[What you should do]:
In the listing below, begin at the line containing "determined by: Skog, Laurence E." and stop after the line containing "locality: Haiti. Department". Arrange those lines as a JSON list of strings, one string per line, leaving out any blank lines.
------------------------------------------------------------------------
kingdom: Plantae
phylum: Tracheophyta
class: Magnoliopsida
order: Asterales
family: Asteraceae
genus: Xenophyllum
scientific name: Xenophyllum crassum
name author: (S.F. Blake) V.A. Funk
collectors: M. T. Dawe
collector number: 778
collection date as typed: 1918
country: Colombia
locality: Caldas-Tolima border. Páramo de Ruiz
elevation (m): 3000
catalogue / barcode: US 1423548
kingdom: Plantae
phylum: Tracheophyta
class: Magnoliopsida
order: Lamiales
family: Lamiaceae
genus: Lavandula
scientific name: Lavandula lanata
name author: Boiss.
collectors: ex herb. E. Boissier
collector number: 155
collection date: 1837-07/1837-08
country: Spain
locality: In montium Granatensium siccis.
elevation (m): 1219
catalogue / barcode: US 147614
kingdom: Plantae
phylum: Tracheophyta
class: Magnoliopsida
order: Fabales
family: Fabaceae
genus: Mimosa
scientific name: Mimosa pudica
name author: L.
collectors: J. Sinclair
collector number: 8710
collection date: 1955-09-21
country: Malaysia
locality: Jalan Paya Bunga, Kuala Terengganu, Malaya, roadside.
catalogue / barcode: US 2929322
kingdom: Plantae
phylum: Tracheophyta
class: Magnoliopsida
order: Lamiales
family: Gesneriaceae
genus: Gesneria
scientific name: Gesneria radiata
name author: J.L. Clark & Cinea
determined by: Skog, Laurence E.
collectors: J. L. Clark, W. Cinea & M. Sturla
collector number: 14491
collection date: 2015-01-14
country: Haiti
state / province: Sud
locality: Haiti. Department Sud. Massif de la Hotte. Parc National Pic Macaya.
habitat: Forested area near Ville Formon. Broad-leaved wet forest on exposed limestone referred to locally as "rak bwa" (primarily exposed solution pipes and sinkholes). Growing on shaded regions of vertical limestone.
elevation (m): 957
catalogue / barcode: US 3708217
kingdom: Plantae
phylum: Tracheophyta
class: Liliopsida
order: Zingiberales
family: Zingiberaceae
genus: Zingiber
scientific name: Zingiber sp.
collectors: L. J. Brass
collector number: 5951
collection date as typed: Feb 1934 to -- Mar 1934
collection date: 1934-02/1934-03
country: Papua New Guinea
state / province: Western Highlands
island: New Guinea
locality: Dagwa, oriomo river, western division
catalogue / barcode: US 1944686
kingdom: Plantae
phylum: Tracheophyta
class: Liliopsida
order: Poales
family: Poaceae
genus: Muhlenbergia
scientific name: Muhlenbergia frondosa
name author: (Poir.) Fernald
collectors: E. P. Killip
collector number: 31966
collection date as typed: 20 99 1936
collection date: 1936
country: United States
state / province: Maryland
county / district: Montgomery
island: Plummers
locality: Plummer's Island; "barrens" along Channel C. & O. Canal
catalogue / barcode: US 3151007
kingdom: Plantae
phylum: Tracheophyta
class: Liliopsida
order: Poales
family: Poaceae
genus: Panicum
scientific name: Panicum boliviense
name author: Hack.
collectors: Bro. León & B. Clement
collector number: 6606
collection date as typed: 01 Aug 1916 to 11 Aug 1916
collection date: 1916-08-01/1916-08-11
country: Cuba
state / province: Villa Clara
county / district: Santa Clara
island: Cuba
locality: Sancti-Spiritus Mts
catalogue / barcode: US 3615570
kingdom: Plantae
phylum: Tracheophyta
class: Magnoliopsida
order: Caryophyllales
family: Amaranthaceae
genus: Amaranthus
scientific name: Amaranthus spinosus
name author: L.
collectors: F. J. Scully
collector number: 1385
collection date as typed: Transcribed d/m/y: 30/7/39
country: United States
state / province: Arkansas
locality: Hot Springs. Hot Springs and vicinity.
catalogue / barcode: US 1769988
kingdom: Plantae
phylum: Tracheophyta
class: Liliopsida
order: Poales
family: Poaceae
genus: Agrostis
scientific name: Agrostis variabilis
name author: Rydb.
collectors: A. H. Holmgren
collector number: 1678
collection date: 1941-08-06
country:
------------------------------------------------------------------------
[Result for this task]:
[
  "determined by: Skog, Laurence E.",
  "collectors: J. L. Clark, W. Cinea & M. Sturla",
  "collector number: 14491",
  "collection date: 2015-01-14",
  "country: Haiti",
  "state / province: Sud",
  "locality: Haiti. Department Sud. Massif de la Hotte. Parc National Pic Macaya."
]